Supplied entries:
______________________________
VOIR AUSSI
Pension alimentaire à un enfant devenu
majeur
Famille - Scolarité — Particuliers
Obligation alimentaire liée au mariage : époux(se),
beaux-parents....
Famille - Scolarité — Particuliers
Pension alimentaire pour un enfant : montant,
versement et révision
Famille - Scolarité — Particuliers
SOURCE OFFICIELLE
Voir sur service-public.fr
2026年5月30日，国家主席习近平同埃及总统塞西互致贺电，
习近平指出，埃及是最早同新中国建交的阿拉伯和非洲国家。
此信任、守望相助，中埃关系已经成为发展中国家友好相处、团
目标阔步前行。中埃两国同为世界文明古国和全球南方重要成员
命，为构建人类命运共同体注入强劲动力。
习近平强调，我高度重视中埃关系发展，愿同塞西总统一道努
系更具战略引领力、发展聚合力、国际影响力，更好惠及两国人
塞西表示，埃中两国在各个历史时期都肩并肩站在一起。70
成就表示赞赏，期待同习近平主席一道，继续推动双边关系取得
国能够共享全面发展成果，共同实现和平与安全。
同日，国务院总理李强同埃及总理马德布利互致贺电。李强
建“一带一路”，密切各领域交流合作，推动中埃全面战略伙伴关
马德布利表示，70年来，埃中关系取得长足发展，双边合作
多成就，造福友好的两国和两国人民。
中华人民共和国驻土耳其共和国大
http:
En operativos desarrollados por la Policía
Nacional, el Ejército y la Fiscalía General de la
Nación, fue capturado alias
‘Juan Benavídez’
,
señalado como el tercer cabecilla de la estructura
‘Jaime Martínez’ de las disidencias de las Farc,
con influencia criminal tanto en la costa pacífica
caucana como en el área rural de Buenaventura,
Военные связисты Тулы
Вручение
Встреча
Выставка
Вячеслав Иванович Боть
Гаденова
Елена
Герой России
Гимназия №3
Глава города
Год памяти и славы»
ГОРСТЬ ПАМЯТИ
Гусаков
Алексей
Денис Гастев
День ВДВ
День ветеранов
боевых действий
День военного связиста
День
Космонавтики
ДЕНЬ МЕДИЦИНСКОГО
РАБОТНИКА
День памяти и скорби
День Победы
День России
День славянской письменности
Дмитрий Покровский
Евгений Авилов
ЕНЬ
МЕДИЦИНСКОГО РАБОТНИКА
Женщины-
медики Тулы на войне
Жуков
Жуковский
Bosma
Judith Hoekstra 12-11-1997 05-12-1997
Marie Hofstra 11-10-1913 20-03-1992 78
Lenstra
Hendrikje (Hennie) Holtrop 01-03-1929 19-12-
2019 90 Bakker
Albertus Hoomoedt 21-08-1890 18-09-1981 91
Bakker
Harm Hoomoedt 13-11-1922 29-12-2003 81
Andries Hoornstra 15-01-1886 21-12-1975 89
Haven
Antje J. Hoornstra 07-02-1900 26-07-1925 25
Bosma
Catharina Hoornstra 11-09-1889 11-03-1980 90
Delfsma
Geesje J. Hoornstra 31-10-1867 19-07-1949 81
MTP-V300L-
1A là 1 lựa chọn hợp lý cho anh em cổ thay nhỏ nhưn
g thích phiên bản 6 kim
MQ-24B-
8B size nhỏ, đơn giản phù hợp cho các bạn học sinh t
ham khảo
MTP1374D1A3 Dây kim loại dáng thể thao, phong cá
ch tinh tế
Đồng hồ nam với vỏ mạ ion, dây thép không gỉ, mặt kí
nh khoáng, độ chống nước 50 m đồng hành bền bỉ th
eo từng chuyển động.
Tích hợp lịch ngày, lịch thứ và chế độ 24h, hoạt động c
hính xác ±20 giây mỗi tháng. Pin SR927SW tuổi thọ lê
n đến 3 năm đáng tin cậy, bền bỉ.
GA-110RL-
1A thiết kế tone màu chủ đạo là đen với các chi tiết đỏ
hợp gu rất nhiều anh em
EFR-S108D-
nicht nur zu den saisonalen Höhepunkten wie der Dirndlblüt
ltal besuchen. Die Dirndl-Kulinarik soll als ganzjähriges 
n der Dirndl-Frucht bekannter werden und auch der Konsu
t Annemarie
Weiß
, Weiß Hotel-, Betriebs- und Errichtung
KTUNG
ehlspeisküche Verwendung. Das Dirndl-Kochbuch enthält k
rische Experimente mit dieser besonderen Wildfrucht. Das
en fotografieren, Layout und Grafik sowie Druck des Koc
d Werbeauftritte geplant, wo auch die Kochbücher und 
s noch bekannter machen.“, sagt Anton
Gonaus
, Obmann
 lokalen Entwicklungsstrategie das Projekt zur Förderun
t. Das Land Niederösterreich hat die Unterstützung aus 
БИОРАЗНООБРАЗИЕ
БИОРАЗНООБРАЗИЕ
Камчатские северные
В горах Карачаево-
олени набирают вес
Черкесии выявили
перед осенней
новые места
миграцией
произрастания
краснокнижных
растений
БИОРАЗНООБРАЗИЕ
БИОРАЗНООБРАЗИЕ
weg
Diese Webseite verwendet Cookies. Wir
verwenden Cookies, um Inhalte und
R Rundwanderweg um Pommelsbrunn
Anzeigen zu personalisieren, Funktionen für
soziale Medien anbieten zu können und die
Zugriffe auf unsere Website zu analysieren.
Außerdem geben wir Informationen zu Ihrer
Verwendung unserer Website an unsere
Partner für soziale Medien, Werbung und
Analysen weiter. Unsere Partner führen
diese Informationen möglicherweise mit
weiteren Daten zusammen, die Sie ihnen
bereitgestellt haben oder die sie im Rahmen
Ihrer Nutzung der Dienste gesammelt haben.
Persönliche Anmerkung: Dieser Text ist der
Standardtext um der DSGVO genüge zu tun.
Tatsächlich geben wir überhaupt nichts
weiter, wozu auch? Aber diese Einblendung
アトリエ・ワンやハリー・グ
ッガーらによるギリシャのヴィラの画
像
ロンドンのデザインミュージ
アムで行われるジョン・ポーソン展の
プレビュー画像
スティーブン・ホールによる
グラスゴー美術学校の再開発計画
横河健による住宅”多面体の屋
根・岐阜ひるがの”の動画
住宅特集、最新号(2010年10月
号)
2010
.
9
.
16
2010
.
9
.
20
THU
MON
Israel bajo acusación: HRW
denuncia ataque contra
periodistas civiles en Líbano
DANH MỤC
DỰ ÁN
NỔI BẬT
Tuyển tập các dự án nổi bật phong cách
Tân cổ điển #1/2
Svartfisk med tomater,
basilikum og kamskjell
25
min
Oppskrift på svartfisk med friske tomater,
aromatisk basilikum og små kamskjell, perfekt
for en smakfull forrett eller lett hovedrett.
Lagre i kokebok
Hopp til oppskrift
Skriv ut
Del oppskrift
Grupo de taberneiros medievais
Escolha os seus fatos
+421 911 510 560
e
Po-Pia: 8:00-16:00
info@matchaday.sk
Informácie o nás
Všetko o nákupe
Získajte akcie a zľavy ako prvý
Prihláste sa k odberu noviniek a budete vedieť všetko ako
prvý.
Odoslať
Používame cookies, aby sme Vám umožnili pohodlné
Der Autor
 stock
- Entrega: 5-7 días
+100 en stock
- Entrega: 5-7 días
______________________________
Every line in the records above with the string "enfant" in it should be shown.

Solution for this problem:
Pension alimentaire à un enfant devenu
Pension alimentaire pour un enfant : montant,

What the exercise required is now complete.